→ **Work task**
Go through the lines below and retype each one exactly.

→ **Records to process**
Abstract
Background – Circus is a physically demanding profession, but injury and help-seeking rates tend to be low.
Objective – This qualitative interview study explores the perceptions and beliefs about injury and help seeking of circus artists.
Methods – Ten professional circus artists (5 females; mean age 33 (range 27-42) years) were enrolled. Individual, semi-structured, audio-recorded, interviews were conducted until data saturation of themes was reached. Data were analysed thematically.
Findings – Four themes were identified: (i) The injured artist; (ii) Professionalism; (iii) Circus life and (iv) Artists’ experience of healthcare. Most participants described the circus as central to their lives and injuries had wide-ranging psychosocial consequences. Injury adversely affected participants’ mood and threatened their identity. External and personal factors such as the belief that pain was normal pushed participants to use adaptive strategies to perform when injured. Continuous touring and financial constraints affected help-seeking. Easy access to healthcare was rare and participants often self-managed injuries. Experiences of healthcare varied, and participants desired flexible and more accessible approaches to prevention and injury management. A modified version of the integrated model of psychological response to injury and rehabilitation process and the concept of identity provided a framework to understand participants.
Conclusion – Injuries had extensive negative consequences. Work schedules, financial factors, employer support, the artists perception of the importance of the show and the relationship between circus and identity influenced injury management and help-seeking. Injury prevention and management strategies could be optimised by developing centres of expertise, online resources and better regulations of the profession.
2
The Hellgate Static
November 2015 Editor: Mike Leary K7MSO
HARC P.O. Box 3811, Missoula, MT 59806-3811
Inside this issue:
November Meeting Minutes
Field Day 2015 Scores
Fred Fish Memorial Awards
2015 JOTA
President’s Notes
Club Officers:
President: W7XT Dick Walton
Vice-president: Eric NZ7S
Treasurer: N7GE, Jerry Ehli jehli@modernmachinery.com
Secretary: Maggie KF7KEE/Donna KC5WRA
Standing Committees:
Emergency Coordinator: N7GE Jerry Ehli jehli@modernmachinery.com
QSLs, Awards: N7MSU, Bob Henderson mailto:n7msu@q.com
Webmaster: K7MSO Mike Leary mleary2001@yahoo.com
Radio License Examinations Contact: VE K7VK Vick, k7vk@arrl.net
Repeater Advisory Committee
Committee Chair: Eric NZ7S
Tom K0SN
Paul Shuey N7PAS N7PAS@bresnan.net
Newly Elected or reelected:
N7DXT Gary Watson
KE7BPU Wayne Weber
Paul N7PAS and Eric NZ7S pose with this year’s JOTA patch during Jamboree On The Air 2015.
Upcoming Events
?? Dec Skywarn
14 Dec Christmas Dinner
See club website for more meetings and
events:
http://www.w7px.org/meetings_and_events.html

→ **Written response**
Abstract
Background – Circus is a physically demanding profession, but injury and help-seeking rates tend to be low.
Objective – This qualitative interview study explores the perceptions and beliefs about injury and help seeking of circus artists.
Methods – Ten professional circus artists (5 females; mean age 33 (range 27-42) years) were enrolled. Individual, semi-structured, audio-recorded, interviews were conducted until data saturation of themes was reached. Data were analysed thematically.
Findings – Four themes were identified: (i) The injured artist; (ii) Professionalism; (iii) Circus life and (iv) Artists’ experience of healthcare. Most participants described the circus as central to their lives and injuries had wide-ranging psychosocial consequences. Injury adversely affected participants’ mood and threatened their identity. External and personal factors such as the belief that pain was normal pushed participants to use adaptive strategies to perform when injured. Continuous touring and financial constraints affected help-seeking. Easy access to healthcare was rare and participants often self-managed injuries. Experiences of healthcare varied, and participants desired flexible and more accessible approaches to prevention and injury management. A modified version of the integrated model of psychological response to injury and rehabilitation process and the concept of identity provided a framework to understand participants.
Conclusion – Injuries had extensive negative consequences. Work schedules, financial factors, employer support, the artists perception of the importance of the show and the relationship between circus and identity influenced injury management and help-seeking. Injury prevention and management strategies could be optimised by developing centres of expertise, online resources and better regulations of the profession.
2
The Hellgate Static
November 2015 Editor: Mike Leary K7MSO
HARC P.O. Box 3811, Missoula, MT 59806-3811
Inside this issue:
November Meeting Minutes
Field Day 2015 Scores
Fred Fish Memorial Awards
2015 JOTA
President’s Notes
Club Officers:
President: W7XT Dick Walton
Vice-president: Eric NZ7S
Treasurer: N7GE, Jerry Ehli jehli@modernmachinery.com
Secretary: Maggie KF7KEE/Donna KC5WRA
Standing Committees:
Emergency Coordinator: N7GE Jerry Ehli jehli@modernmachinery.com
QSLs, Awards: N7MSU, Bob Henderson mailto:n7msu@q.com
Webmaster: K7MSO Mike Leary mleary2001@yahoo.com
Radio License Examinations Contact: VE K7VK Vick, k7vk@arrl.net
Repeater Advisory Committee
Committee Chair: Eric NZ7S
Tom K0SN
Paul Shuey N7PAS N7PAS@bresnan.net
Newly Elected or reelected:
N7DXT Gary Watson
KE7BPU Wayne Weber
Paul N7PAS and Eric NZ7S pose with this year’s JOTA patch during Jamboree On The Air 2015.
Upcoming Events
?? Dec Skywarn
14 Dec Christmas Dinner
See club website for more meetings and
events:
http://www.w7px.org/meetings_and_events.html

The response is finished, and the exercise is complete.